Kyleyee/ORPO_hh-seed3
Kyleyee/ORPO_hh-seed3 is a 1.5 billion parameter language model fine-tuned by Kyleyee using the ORPO method. It is based on Kyleyee/Qwen2.5-1.5B-sft-hh-3e and trained on the Kyleyee/train_data_Helpful_drdpo_preference dataset, specializing in generating helpful responses. This model leverages a 32768 token context length and is optimized for preference alignment without a reference model.
Loading preview...
Model Overview
Kyleyee/ORPO_hh-seed3 is a 1.5 billion parameter language model developed by Kyleyee, fine-tuned from the base model Kyleyee/Qwen2.5-1.5B-sft-hh-3e. It utilizes a substantial context length of 32768 tokens, making it suitable for processing longer inputs and generating comprehensive outputs.

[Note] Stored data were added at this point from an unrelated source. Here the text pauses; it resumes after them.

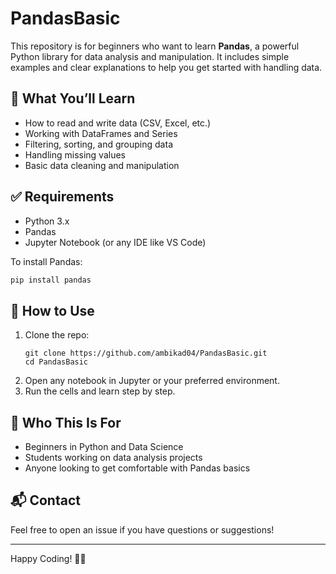 # PandasBasic

This repository is for beginners who want to learn **Pandas**, a powerful Python library for data analysis and manipulation. It includes simple examples and clear explanations to help you get started with handling data.

## 📌 What You’ll Learn

- How to read and write data (CSV, Excel, etc.)
- Working with DataFrames and Series
- Filtering, sorting, and grouping data
- Handling missing values
- Basic data cleaning and manipulation

## ✅ Requirements

- Python 3.x
- Pandas
- Jupyter Notebook (or any IDE like VS Code)

To install Pandas:
```bash
pip install pandas
```

## 🚀 How to Use

1. Clone the repo:
   ```
   git clone https://github.com/ambikad04/PandasBasic.git
   cd PandasBasic
   ```
2. Open any notebook in Jupyter or your preferred environment.
3. Run the cells and learn step by step.

## 🎯 Who This Is For

- Beginners in Python and Data Science
- Students working on data analysis projects
- Anyone looking to get comfortable with Pandas basics

## 📬 Contact

Feel free to open an issue if you have questions or suggestions!

---

Happy Coding! 🐼✨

Key Capabilities & Training
This model's primary distinction lies in its training methodology: it was fine-tuned using ORPO (Monolithic Preference Optimization without Reference Model). This technique, detailed in the paper "ORPO: Monolithic Preference Optimization without Reference Model" (arXiv:2403.07691), allows for preference alignment directly, simplifying the optimization process. The training was conducted using the TRL framework on the specific dataset Kyleyee/train_data_Helpful_drdpo_preference, indicating an optimization for generating helpful and aligned responses.
Use Cases
Given its training on a helpful preference dataset and the ORPO method, this model is particularly well-suited for applications requiring:
- Generating helpful and aligned text responses.
- Tasks where preference optimization is crucial for output quality.
- Scenarios benefiting from a model with a large context window for detailed interactions.